Park bench replaced with pride

Unwilling to stand for the loss of his favourite bench in the Pileated Woods, Aidan White built a replacement.

White lives near and often visits the unique, community-maintained interpretive park/trail system located between Auto and Old Auto roads. He says his favourite spot in the park is a crest along the Owl’s Prowl trail overlooking 7th Street SE and the downtown.

“On that trail, there’s this bench, and I sit on this bench a lot; it’s probably my favourite spot in town,” said White.

But sometime over winter, White’s favourite vantage point was diminished with the destruction of the bench.

“It got broken and it was shoved off to the side and, eventually, I think the city or somebody cleaned it up. But the bench was broken,” said White. “That sucked a lot.”

In the spirit of Pileated Woods, White decided he would build a replacement bench.

“So I never made a bench before or anything,” said White. “I looked up online how to make a bench and I got the wood together, I had it all cut and started screwing the bench together,” said White.

During the building process, White said he remembered Canada Day was coming up.
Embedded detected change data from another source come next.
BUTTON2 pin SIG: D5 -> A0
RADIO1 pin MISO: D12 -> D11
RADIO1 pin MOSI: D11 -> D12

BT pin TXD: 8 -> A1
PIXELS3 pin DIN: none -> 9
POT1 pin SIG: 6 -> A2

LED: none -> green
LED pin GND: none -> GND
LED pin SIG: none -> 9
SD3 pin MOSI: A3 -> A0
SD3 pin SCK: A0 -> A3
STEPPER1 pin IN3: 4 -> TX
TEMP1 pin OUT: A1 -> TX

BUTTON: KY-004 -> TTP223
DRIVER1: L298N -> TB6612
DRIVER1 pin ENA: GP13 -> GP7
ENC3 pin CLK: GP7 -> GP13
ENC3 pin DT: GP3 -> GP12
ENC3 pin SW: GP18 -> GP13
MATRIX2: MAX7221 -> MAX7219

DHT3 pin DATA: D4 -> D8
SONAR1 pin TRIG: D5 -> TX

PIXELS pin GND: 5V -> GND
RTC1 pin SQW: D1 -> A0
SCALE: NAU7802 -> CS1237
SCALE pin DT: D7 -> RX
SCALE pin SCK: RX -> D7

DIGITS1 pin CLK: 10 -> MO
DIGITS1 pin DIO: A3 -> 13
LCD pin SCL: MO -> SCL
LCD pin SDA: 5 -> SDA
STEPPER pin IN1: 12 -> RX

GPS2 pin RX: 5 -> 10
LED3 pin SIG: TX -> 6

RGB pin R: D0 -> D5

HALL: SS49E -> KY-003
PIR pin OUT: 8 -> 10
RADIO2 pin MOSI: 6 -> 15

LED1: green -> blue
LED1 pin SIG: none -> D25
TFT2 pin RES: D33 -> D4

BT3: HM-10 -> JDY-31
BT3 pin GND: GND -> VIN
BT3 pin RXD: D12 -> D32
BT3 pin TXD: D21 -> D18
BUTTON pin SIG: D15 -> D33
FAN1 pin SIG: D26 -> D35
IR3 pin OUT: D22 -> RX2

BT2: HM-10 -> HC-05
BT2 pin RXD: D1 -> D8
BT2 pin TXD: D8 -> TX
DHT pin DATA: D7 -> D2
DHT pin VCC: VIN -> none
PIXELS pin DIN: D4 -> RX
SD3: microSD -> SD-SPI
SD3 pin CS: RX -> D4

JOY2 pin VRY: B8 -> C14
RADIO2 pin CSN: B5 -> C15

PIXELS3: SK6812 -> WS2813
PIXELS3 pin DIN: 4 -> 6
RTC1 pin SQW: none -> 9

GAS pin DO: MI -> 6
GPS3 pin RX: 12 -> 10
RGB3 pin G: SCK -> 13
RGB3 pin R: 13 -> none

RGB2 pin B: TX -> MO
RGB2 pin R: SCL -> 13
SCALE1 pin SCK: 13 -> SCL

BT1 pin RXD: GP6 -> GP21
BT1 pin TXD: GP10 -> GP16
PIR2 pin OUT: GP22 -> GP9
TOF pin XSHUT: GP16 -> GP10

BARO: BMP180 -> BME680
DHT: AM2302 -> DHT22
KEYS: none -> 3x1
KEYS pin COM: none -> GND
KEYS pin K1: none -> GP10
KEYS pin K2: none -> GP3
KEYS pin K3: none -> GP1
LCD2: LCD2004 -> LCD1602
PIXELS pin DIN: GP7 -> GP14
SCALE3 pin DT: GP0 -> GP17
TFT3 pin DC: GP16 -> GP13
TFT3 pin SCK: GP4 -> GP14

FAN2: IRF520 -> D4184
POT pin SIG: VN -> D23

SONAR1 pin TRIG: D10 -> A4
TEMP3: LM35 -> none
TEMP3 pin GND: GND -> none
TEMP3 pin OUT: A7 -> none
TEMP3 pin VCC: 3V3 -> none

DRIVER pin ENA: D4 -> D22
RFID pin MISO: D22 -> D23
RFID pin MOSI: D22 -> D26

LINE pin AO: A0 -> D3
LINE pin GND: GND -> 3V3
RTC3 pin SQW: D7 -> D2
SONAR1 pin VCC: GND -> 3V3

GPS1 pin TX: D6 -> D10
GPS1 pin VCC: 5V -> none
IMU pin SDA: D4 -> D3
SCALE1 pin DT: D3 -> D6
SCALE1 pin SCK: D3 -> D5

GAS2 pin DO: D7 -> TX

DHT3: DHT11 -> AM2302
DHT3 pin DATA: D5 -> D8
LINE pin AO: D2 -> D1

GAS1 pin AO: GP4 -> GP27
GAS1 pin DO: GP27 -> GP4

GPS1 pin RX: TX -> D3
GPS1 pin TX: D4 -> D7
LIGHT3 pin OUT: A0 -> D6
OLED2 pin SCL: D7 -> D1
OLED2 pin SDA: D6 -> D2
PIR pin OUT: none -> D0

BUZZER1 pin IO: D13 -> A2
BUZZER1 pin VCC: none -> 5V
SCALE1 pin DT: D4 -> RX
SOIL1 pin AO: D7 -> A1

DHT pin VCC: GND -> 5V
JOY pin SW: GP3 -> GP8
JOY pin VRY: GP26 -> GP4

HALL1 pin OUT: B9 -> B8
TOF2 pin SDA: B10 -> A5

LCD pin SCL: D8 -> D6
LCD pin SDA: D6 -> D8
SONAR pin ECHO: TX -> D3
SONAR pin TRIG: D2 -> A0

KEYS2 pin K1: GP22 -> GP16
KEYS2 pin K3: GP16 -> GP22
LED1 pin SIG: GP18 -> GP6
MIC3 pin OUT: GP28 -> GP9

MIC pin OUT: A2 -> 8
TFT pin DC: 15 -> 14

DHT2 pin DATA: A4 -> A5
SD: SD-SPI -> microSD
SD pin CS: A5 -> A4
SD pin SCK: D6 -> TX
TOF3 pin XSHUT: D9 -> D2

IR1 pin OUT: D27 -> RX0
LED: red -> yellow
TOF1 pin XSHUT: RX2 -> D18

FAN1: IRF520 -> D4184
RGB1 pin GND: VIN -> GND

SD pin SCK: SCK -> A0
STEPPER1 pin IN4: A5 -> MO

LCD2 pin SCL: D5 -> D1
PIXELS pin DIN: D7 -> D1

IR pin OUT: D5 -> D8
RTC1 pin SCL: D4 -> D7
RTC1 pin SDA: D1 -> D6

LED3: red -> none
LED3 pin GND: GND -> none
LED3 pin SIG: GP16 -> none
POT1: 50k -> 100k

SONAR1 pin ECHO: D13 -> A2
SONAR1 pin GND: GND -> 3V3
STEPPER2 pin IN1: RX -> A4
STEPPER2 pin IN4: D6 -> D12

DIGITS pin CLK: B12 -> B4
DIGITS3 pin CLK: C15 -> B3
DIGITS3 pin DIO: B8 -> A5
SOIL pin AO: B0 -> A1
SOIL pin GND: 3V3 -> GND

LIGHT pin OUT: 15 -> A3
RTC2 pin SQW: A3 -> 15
This helped him decide what colours to paint the bench: red and white.

“I figured that it was kind of in the Canadian spirit to go and create something, to fix something, to do it,” said White.

While the bench wasn’t technically difficult to build, the process was a bit of an eye-opener for White, who said he hadn’t done any woodworking projects since Grade 8.

“It’s more complicated than it looks,” said White.“It’s a lot more physical work, because I as thinking it would just be screwing boards together, but painting it and putting it all together out in the sun – I must have lost a couple of pounds.”